- **What is required**
In the data below, can you put the lines into a Markdown table with the columns "No." and "Line"? Start with the line containing "сети соответствует требованиям 1й модели", go on through the line containing "510,4 < 512", and leave out the blank lines.

- **Plain-text document sources**
------

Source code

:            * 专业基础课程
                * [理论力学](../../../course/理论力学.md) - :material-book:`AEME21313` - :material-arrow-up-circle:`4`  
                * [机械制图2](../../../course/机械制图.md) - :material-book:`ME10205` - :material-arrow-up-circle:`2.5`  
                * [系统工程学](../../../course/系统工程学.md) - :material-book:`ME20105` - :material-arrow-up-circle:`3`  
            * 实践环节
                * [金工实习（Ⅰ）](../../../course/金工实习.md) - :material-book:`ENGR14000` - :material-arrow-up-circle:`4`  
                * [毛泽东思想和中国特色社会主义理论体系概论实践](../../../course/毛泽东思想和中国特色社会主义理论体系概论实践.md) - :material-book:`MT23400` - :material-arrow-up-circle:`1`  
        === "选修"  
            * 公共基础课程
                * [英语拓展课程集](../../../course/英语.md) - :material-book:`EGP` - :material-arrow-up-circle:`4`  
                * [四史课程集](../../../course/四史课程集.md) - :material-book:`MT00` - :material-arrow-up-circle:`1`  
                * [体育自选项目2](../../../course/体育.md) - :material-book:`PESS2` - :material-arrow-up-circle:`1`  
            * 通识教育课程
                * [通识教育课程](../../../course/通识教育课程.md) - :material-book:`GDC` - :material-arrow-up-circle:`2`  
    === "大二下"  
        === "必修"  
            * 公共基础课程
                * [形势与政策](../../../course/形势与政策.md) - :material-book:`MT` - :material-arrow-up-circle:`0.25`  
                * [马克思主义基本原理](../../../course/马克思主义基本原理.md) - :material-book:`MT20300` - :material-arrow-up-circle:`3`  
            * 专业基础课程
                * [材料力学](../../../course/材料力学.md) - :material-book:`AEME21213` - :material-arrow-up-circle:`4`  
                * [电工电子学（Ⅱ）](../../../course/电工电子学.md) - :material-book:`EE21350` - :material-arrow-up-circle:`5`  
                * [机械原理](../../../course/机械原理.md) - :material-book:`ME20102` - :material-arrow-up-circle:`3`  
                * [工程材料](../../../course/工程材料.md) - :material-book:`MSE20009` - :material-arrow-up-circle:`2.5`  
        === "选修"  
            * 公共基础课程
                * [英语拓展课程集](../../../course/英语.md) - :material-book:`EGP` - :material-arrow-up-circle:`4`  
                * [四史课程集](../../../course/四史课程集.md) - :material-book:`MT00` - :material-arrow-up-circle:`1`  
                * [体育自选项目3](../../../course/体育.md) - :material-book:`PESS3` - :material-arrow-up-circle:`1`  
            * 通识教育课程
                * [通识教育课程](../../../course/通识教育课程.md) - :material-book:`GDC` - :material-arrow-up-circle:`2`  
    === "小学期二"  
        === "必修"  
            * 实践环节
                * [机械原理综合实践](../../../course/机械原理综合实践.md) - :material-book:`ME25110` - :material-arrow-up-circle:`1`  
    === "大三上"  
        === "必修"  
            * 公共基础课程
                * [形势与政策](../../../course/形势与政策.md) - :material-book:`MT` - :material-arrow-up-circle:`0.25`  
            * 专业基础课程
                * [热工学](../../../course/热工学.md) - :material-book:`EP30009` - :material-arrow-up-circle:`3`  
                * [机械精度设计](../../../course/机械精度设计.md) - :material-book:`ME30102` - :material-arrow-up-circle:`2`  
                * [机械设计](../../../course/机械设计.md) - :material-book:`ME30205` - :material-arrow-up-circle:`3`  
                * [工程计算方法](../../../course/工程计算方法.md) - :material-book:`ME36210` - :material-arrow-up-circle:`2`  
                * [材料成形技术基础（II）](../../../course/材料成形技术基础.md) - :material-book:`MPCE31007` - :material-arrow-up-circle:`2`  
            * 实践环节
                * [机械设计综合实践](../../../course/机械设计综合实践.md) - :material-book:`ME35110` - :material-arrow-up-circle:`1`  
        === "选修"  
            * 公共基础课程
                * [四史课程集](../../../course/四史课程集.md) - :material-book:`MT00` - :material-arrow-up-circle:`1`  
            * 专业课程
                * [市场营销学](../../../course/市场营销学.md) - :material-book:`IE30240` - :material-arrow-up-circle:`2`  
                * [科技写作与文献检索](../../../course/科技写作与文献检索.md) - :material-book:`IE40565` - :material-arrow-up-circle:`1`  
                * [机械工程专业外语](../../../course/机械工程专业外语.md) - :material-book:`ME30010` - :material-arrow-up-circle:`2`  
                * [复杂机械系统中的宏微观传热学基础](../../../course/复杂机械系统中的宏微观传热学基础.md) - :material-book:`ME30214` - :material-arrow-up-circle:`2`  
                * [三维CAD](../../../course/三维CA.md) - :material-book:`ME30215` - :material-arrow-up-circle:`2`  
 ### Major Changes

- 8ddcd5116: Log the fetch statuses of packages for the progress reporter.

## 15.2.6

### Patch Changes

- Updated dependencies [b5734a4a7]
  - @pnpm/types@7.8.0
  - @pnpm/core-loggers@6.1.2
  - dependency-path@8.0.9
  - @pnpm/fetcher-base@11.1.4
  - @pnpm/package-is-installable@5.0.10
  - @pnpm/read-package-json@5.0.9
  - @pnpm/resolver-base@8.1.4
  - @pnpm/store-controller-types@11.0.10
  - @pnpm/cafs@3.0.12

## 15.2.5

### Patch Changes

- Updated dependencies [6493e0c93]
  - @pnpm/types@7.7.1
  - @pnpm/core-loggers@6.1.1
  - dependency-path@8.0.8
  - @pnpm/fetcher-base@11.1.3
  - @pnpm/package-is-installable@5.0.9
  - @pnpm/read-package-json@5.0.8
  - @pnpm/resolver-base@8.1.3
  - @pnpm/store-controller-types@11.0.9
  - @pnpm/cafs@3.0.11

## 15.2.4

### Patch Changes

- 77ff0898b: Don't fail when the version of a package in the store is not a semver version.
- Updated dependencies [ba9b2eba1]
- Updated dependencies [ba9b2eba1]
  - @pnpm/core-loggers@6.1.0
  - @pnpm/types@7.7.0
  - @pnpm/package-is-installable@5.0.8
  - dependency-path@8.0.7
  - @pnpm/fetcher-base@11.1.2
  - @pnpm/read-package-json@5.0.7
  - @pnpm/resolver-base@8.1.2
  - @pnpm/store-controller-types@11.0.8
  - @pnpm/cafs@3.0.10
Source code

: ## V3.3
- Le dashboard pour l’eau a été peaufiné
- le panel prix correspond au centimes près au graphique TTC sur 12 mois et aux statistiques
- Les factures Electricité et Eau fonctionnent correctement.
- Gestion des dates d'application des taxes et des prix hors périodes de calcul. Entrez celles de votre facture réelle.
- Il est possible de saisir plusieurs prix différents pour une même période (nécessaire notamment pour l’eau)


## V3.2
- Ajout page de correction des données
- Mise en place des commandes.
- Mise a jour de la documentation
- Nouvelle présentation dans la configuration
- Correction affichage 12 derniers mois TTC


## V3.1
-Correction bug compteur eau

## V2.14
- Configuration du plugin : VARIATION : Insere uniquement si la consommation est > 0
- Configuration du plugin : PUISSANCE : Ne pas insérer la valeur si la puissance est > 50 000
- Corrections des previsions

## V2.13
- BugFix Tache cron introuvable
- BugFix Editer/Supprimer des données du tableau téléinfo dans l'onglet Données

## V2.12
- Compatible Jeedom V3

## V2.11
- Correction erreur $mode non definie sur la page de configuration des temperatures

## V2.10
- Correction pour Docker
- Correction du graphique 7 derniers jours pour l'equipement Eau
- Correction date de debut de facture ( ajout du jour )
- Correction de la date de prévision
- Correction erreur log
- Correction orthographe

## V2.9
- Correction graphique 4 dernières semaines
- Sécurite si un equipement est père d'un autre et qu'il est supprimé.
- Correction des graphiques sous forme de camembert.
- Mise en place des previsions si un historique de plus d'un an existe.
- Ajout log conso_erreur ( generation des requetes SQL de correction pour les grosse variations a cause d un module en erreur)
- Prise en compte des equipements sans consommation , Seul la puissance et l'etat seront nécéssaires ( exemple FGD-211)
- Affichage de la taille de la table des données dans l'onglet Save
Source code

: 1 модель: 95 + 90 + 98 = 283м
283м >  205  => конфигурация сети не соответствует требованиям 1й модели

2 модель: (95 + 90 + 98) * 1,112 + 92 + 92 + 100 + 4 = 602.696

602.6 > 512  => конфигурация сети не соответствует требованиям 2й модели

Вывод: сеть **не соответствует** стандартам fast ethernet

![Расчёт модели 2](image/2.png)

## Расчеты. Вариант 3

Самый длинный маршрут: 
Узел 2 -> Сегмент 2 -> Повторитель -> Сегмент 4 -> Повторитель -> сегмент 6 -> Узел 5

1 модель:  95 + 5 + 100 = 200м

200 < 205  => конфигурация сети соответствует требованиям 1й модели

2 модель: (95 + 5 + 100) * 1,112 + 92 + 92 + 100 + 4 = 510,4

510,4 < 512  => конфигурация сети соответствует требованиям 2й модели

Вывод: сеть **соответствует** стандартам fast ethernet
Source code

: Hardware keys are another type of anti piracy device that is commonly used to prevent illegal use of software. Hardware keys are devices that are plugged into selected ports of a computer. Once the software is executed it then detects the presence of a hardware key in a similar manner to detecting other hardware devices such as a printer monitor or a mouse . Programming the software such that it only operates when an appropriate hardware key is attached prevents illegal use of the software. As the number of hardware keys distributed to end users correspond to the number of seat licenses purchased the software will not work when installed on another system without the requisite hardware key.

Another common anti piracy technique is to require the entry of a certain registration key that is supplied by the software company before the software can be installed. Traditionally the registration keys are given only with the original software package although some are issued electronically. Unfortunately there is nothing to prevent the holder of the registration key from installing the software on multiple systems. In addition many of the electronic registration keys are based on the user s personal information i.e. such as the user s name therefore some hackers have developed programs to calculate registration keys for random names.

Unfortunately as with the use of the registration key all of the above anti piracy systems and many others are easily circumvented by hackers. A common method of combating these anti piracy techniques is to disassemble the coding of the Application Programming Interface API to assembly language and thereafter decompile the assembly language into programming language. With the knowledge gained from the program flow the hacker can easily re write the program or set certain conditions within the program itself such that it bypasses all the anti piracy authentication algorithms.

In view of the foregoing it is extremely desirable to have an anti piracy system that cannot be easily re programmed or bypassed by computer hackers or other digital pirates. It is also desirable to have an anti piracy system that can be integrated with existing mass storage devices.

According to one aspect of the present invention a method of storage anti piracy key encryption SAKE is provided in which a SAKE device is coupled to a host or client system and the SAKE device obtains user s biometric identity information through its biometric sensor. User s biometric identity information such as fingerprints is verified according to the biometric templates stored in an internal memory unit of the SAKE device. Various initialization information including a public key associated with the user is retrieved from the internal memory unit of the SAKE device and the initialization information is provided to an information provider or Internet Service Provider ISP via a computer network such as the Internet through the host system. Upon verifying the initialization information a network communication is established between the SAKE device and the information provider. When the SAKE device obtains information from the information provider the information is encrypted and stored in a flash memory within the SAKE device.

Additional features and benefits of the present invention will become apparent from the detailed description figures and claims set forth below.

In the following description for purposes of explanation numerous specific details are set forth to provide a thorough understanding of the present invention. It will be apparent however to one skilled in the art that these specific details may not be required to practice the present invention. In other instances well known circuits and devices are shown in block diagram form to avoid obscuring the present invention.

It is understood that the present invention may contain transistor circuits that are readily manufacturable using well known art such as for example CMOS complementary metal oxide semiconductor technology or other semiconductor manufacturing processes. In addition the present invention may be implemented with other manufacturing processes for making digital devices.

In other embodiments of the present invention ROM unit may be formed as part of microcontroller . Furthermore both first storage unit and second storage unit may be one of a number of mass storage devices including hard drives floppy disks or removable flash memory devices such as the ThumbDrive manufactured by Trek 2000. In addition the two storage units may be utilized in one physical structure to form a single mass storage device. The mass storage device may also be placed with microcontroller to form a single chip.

------

- **Answer for this exercise**
| No. | Line |
|---|---|
| 1 | 200 < 205  => конфигурация сети соответствует требованиям 1й модели |
| 2 | 2 модель: (95 + 5 + 100) * 1,112 + 92 + 92 + 100 + 4 = 510,4 |
| 3 | 510,4 < 512  => конфигурация сети соответствует требованиям 2й модели |